Инва отдала знак отрицания. Она как раз раскурила трубку.
– Ну, нет так нет. Итак, Риррит мне нужен для того, чтобы получать своевременный и очень точный отклик от трупа. Каждый врач об этом мечтает: точно знать, где болит, иметь возможность на собственном опыте классифицировать боль и происходящие изменения. Словно быть самому внутри пациента. Инва, мы с твоим коллегой сейчас одновременно очень цепко держимся за одну и ту же связь. Она как раз и послужит для меня способом передачи информации. Очень похоже на то, как если бы мы соединились ликровыми клапанами. Но без ликры. И клапанов. Только голова.

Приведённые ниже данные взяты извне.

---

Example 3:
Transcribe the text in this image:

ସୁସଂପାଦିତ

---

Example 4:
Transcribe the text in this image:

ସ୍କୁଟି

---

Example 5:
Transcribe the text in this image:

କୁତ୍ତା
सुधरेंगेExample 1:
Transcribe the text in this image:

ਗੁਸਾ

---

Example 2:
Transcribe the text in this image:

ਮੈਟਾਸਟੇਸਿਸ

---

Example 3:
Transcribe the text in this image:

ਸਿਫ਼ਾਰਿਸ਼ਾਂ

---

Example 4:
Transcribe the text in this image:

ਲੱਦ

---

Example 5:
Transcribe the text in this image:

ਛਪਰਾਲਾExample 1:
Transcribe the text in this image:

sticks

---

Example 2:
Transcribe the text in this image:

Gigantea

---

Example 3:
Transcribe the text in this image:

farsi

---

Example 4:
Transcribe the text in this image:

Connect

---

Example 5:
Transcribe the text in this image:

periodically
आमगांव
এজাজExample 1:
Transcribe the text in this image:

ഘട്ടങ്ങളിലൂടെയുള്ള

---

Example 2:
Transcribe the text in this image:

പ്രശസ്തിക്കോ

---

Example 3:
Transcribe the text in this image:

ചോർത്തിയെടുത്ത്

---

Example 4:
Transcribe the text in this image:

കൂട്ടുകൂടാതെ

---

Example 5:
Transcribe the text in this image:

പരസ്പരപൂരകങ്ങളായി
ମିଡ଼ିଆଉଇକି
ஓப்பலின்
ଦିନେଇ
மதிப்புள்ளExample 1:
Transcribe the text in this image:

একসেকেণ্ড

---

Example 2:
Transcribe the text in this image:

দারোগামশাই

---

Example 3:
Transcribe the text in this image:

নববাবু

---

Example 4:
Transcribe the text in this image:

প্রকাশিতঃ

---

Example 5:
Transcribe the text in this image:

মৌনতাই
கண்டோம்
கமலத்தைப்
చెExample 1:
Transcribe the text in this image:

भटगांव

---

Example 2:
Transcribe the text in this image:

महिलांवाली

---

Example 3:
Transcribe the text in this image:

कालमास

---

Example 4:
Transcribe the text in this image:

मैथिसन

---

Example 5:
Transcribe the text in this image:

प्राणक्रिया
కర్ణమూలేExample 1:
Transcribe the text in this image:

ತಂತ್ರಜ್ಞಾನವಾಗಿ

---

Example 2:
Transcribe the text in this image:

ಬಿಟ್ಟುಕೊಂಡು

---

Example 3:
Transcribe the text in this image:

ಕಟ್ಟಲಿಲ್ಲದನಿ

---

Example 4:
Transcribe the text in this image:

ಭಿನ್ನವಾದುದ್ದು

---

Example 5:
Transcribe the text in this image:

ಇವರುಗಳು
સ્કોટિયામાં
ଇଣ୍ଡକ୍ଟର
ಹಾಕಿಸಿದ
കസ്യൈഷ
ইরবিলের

Он поднял на меня глаза и пригласил начать:
– Риррит, пусть боль будет во благо.
Я приступил к работе.
Время потекло. Я полностью растворился в теле. Мне следовало воссоздать заново его боль. Выстроить её, как иные строят здания. Поднять, как иные поднимают затонувшие корабли. Боль – мой дом и моя надежда. Она – мои руки и мои глаза. Моя единственная чистая истина. Это – то, что очень тяжело переносить.
Я не просто получал и принимал информацию. Я чувствовал её. Воспринимал ясно и откровенно память нервов о страхе смерти. Они не знали, что всё кончено. Они не знали о том, что смерть уже наступила. Будучи за её гранью, они по привычке продолжали бояться её. Это сбивало с толку. Из собственной реальности я проваливался в другую, ещё более настоящую. Страшную, тёмную и почти живую. Ту, что казалась гораздо ближе мне, почти у меня внутри.